* **Exercise text**
▼

Can Chemotherapy Change Your Hair Color?

Chemotherapy is widely known for causing hair loss (alopecia) because the drugs target rapidly dividing cells throughout the body. While hair loss is the most visible side effect, the quality of the hair that regrows is also frequently altered. Chemotherapy can definitively change both the hair’s color and texture. These changes occur because the treatment affects the cells responsible for hair growth and pigmentation, leading to a temporary shift in the hair’s characteristics.

The Science Behind Pigment Changes

Hair color is determined by melanin, a pigment produced by specialized cells called melanocytes within the hair follicle. Chemotherapy drugs attack rapidly dividing cells, making both the hair shaft matrix cells and the melanocytes highly susceptible to damage.

When chemotherapy is administered, the drugs temporarily impair these pigment-producing melanocytes. This disruption halts or significantly reduces the cell’s ability to create and transfer melanin into the forming hair shaft. Melanocyte function is often compromised first due to their sensitivity to cellular stress.

This temporary damage resets the hair follicle’s pigment production cycle. When hair regrows, the new hair shaft may lack the normal amount of melanin, resulting in the visible color changes observed.

Common Alterations in Hair Color and Texture

The most common color change observed is acquired graying, where the hair returns white or a shade of gray. This occurs because chemotherapy severely damages or shuts down the melanocytes, preventing pigment incorporation into the new hair strand. The hair shaft is colorless without melanin, appearing white or gray when mixed with existing pigmented hairs.

In some cases, hair regrows a darker shade than the original color, known as hyperpigmentation. This darkening may be related to an overcompensation effect as recovering melanocytes temporarily produce an increased concentration of pigment. Targeted therapies have also been associated with unexpected hair darkening or the repigmentation of previously gray hair.

A significant alteration is the change in hair texture, often nicknamed “chemo curl.” Hair that was once straight may return curly, or naturally curly hair may regrow straighter. This shift is caused by temporary structural damage to the hair follicle, which alters the differentiation pattern of the stem cells. The damage changes the hair shaft’s cross-section from a rounder shape to a more oval one, resulting in a curl. The new hair, sometimes called “virgin hair,” can look and feel completely different from the hair the patient had before treatment.

Duration and Reversal of Color Alterations

For most patients, the changes in hair color and texture are temporary, as the hair follicles and melanocytes heal over time. New hair typically begins to appear within three to six months after treatment completion, starting as a fine layer of “peach fuzz” that gradually thickens and strengthens.

The return of the original color is a gradual process coinciding with the full recovery of the melanocytes and the stabilization of the hair growth cycle. It can take several months, often up to a year, for the hair to revert entirely to its pre-treatment color and texture. As the altered hair grows out, hair returning from the root begins to incorporate the normal amount of melanin.

While rare, permanent changes in color or texture are possible, particularly following high-dose chemotherapy regimens. The likelihood of a permanent change depends on the specific drugs used, the total dose administered, and individual patient factors. However, the vast majority of patients can expect their hair to eventually resemble their original characteristics.

▲

* **Stored data**
▼

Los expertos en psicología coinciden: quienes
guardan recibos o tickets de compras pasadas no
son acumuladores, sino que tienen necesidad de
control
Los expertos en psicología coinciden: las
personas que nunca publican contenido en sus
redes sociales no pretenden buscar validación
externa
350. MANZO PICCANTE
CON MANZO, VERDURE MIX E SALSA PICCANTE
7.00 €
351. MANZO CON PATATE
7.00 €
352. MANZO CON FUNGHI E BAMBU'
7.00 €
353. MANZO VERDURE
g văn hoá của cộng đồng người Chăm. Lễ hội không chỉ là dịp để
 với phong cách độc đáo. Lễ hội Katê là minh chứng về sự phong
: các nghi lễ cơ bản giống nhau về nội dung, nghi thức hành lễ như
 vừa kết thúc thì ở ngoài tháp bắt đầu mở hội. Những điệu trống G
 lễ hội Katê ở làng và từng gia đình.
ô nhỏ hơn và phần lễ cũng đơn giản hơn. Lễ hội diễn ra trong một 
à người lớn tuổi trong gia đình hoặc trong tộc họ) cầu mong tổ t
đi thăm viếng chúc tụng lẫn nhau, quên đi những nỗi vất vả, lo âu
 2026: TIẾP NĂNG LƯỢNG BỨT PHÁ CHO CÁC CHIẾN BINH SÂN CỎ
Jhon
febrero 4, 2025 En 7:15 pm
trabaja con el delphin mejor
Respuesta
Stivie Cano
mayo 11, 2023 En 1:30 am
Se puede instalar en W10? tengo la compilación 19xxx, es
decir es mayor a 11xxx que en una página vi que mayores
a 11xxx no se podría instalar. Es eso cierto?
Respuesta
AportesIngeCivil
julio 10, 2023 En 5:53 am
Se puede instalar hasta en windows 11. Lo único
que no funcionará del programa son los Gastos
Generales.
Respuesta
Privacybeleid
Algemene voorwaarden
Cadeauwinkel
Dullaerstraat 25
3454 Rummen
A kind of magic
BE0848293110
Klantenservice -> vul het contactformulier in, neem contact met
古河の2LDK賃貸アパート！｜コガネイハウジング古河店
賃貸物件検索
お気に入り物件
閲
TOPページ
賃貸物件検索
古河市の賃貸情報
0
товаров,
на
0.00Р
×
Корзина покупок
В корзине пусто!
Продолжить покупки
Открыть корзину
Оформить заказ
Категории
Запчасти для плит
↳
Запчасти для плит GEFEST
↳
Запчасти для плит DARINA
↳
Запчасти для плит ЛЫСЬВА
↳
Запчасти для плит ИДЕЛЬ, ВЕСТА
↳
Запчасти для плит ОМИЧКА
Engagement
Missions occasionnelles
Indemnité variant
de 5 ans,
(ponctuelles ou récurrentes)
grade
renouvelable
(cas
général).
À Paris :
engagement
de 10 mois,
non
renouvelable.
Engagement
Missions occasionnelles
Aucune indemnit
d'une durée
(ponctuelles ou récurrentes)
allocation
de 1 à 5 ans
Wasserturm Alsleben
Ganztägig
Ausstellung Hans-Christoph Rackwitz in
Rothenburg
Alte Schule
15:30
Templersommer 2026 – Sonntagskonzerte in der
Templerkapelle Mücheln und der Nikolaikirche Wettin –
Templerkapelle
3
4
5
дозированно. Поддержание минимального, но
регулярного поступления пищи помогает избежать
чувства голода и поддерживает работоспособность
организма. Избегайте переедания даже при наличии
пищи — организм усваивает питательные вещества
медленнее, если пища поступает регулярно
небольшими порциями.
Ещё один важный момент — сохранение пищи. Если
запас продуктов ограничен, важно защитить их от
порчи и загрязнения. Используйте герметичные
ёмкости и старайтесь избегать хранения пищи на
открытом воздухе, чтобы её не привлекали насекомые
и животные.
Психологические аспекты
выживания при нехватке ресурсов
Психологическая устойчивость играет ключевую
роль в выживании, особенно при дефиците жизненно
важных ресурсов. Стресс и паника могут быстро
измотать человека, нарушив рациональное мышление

▲

* **Exercise instructions**
1. In the article on chemotherapy and hair color, how soon after treatment ends does new hair typically begin to appear?
2. Copy everything from "Chemotherapy is widely" down to "susceptible to damage." in the article on chemotherapy and hair color.

* **Responses to the exercise**
1. New hair typically begins to appear within three to six months after treatment is completed.

2.
Chemotherapy is widely known for causing hair loss (alopecia) because the drugs target rapidly dividing cells throughout the body. While hair loss is the most visible side effect, the quality of the hair that regrows is also frequently altered. Chemotherapy can definitively change both the hair’s color and texture. These changes occur because the treatment affects the cells responsible for hair growth and pigmentation, leading to a temporary shift in the hair’s characteristics.

The Science Behind Pigment Changes

Hair color is determined by melanin, a pigment produced by specialized cells called melanocytes within the hair follicle. Chemotherapy drugs attack rapidly dividing cells, making both the hair shaft matrix cells and the melanocytes highly susceptible to damage.